Once again I got itchy feet and have now changed to the other side of the desk if you like and I have great job, spending my time talking about trucks to hauliers. Although not long after starting this dream job I did get offered the chance of being an owner driver again with a mini artic moving flash cars all over europa but age brings a certain amount thought and reality over what your spontaneous side wants to do. Funny old game, but I am a firm believer that once you get diesel in your veins you can’t get rid of it, hence the reason I’m trying to encourage my son to continue with his love of the local zoo and animals, but that’s the start of another hot topic in the press this week #lovethelorry. I now have friends across the UK and a couple else where in the world  through the blog and I find myself taking a big interest in driver friends daily trucking exploits to satisfy my never ending urge to go back on the road. I’ve not been a truck owner for a few years now and I feel like I have to say that in an AA meeting style! Hopefully in the next year or so I can get another retro show truck to help my marriage and stop me annoying Mrs Blog every weekend!! 
Anyway that’s me. Happy to talk trucks with anyone and I always question those who spend every day and night involved with trucks but still say that hate them.

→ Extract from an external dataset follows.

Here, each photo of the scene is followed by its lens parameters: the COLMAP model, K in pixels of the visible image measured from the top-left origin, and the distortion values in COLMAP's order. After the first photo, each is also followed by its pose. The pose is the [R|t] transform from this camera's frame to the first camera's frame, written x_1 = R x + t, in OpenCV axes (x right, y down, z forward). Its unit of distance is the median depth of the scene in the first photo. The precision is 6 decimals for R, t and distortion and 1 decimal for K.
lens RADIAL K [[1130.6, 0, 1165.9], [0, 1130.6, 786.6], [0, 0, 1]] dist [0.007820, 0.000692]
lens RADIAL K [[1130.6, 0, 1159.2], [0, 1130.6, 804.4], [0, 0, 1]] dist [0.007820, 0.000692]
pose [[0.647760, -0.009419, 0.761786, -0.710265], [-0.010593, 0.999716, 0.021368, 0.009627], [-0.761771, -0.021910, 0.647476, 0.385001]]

“Ever see a duck that couldn’t swim?!”

Wilson Wednesday 

  A little Wilson Wednesday just for a change. It was a bit of a last minute one but even so a few photos to keep you all on your toes. The bright red trucks of HC Wilson from Elmswell spend their weeks pounding the roads of the U.K. and Europe. For those who might be unfamiliar to WW, it’s a feature I’ve run since I once worked for said red trucked haulier. So starting us off is a photo from one of the Wilson brothers themselves. Simon Wilson is a secret truck spotter and I’m sure he has a vast collection of photos that he keeps to himself most of the time. This picture is of R60 HCW loaded in the yard with a chunky-spud of an excavator. This load looks like a UK job rather than an export/import.    First up on the road is driver Slim Godfrey and Doris DAF. Above is the export, an extendable load out to the Netherlands and then below is today’s reload and import from Germany back to the UK.

  
Next is top Wilson Subbie Mike Tasker and his delightful Scania R560. A true owner driver machine, all the bells, whistles and creature comforts and I would stake a claim that it is probably one of kind here in the UK. The spec list is huge and uses Scania’s vast experience of heavy transport to produce a truck that gives  Mr Tasker a truck capable of any job that HC Wilson give him. This is a fairly modest reload from the Middle East….sorry the Middle East of Germany!

It’s not all Germany UK work, although reading this blog you could begin to think so. Driver Geordie and his truck, European Charger, have been on UK work today, running about delivering new CAT machines from Purfleet to Cannock. Looks a treat!